We found that different models and methods predicted different subgroups better. We recommend using MM in model 2 to estimate utilities for a population with different disability levels or people with disability but no specific restrictions. GLM with the log function and gamma family, Beta regression method, and SVM in model 1 are recommended for sensitivity analysis if the sample is concentrated on people with profound/severe, moderate or school/employment, and mild restrictions, respectively. Researchers could use the algorithms and STATA codes provided in the ESM to perform additional sensitivity analysis.

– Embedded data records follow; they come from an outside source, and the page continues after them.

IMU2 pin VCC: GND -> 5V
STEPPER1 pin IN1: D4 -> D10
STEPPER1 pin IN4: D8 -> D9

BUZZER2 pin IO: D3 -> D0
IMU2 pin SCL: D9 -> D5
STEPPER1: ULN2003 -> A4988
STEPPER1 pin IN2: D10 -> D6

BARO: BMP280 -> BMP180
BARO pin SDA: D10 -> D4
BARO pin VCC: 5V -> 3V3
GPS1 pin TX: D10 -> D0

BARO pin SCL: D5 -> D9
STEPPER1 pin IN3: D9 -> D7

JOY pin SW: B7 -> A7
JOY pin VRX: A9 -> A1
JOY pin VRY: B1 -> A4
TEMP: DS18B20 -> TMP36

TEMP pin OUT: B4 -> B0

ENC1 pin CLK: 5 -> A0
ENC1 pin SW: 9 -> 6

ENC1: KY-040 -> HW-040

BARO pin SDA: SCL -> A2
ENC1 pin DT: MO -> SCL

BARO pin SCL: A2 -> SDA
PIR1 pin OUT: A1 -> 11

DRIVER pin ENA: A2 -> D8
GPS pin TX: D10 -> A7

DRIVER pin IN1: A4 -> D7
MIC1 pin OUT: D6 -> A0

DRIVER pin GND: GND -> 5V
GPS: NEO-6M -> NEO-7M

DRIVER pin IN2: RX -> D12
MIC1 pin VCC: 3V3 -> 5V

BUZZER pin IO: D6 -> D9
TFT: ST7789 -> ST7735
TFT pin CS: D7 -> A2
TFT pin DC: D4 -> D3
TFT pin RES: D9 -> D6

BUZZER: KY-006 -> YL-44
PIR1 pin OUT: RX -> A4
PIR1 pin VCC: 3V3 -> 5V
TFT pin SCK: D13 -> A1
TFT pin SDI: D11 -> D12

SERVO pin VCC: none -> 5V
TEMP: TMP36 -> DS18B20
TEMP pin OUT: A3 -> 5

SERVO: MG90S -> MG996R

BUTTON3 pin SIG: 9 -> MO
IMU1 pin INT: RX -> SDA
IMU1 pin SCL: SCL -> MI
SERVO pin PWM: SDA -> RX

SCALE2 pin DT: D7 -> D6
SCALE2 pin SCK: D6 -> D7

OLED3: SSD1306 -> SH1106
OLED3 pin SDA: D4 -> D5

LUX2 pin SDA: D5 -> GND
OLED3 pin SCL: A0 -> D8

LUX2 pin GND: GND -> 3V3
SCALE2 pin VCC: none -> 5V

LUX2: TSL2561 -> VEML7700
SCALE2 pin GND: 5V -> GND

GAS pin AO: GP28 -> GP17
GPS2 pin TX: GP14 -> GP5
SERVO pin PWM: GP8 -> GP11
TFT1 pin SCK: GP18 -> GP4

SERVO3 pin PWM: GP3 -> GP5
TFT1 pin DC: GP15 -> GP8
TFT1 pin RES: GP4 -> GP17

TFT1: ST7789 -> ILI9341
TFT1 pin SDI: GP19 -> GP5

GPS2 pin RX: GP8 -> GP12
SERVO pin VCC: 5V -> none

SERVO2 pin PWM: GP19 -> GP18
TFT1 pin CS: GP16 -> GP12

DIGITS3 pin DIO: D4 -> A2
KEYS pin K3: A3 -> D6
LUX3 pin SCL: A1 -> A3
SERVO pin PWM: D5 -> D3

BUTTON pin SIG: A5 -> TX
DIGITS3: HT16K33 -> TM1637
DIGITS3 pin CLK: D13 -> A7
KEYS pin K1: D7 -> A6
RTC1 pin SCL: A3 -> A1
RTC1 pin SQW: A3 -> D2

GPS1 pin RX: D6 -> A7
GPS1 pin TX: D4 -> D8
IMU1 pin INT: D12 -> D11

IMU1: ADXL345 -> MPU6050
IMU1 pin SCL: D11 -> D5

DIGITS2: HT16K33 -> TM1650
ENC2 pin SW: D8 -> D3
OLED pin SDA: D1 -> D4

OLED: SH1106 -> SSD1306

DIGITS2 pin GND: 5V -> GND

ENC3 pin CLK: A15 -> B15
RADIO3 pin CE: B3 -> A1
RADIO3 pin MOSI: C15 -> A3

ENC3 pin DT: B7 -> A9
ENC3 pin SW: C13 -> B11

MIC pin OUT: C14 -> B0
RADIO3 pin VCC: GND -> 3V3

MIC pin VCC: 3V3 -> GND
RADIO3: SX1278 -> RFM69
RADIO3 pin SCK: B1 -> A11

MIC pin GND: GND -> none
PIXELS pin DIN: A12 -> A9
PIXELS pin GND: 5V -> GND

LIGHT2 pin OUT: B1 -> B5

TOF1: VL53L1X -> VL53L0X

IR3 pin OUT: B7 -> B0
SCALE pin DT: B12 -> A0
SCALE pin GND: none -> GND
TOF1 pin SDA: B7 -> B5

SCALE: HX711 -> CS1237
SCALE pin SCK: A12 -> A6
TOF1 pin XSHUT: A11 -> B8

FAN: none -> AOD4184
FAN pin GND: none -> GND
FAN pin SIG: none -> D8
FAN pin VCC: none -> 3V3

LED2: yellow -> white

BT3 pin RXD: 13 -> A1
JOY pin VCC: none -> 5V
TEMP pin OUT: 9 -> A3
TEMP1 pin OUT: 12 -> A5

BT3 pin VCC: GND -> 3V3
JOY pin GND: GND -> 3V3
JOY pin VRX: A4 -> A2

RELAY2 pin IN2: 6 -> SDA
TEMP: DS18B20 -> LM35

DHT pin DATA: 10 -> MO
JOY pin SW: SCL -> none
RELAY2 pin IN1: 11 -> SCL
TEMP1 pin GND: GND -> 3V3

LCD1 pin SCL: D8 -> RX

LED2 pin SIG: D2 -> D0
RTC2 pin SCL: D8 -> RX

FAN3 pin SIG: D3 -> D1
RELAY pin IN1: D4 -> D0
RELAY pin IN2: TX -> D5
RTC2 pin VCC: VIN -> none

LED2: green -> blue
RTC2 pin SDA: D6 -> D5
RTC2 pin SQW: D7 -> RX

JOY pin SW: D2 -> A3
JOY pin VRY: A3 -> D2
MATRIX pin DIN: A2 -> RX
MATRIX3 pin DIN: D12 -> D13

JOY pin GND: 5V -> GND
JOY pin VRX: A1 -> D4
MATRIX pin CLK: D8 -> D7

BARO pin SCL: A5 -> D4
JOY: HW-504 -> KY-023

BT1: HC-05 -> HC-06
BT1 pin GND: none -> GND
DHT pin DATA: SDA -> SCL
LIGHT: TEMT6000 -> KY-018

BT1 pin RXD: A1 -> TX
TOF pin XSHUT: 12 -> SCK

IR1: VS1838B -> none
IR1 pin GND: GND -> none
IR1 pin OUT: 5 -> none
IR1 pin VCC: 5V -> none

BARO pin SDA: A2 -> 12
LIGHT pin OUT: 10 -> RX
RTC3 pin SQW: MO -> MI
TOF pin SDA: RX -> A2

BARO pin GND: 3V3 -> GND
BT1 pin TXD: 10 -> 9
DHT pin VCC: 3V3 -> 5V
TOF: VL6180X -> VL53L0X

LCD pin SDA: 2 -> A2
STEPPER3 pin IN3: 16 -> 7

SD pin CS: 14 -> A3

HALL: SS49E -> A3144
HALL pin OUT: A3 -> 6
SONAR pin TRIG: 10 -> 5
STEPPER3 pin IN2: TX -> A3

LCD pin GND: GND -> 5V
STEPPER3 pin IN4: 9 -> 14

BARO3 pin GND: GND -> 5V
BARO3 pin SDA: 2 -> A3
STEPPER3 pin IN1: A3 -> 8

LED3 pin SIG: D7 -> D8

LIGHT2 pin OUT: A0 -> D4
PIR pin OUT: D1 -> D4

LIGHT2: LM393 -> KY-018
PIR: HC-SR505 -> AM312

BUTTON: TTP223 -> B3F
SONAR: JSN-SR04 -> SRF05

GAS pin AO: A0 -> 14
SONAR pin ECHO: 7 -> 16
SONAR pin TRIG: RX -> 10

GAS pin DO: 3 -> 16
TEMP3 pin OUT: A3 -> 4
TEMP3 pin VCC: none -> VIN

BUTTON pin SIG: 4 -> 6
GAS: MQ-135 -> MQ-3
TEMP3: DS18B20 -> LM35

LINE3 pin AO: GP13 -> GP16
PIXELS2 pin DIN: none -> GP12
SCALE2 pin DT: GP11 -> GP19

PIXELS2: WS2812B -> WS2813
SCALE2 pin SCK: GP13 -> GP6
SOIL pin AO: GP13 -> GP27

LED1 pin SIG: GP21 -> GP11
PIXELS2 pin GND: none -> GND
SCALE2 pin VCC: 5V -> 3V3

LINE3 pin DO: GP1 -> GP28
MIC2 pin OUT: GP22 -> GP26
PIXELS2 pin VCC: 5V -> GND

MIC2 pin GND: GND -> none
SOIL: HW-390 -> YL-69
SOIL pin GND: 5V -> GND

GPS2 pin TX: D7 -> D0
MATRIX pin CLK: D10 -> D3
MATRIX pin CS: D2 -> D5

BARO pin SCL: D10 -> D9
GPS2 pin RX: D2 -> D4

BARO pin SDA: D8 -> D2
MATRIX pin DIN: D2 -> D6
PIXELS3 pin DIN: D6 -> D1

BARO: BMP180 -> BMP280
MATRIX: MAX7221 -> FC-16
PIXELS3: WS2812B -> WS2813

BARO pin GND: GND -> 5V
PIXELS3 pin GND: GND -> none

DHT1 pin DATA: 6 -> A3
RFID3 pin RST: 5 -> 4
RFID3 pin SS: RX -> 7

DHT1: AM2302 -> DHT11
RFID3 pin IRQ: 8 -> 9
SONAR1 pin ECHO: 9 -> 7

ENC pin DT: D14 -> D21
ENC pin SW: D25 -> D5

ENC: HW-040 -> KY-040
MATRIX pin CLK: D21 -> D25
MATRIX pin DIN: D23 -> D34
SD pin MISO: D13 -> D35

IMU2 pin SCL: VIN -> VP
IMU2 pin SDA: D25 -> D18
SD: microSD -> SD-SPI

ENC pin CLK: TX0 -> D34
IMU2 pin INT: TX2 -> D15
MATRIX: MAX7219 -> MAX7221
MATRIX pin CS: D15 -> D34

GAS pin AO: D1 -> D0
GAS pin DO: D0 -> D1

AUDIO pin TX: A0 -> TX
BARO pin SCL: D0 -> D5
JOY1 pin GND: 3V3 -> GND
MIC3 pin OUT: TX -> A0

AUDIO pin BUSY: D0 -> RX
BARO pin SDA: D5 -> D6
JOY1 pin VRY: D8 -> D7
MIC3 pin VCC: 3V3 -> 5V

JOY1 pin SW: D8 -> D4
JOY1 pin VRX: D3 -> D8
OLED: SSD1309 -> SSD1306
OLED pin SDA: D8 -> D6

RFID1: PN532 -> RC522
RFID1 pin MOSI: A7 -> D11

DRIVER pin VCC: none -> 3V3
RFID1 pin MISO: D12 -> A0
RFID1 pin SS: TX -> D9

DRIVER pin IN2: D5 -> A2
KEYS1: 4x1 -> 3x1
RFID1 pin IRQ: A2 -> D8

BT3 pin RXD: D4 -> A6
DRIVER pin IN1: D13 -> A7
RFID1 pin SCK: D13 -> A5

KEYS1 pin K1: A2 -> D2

Unique items were identified in our concept mapping process for WHODAS and AQoL-4D, and these items are more likely to require combining levels to achieve monotonic correlation. For example, items related to cognition that were only asked in WHODAS required level combining and an item in WHODAS asking about dealing with unknown people was dropped due to positive correlation. This suggests that the relationship question in WHODAS was focused on a different type of relationship compared to AQoL-4D, which emphasises relationships with friends and family. It highlights the importance of considering the algorithm’s applicability when evaluating interventions.

Several limitations to this study should be acknowledged. The model performance of the study was validated using five-fold cross-validation but with data from the same study sample. Since the mapping is a data-driven exercise, the choice of response sample could affect the calibration of the mapping algorithm. Ideally, in the future, validation will also be possible using an external dataset. The second limitation of the study is that the predicted AQoL-4D utilities under-predict the highest utilities. This is a commonly reported limitation in many mapping studies [33, 35]. However, because the algorithm consistently under-predicts the highest utility in each subgroup, the issue may be attenuated when comparing different groups in an economic evaluation study. The last limitation was that information about the disability types (e.g., physical, psychosocial) was not in the data. However, given the large sample size, we saw many variations in both the source and target instruments, and we were able to perform a subgroup analysis based on the restriction level of disability.

The results from this mapping study indicate that it is reasonable to map WHODAS onto the AQoL-4D utilities. The availability of this mapping algorithm will facilitate future economic evaluation for disability interventions when only the WHODAS is used.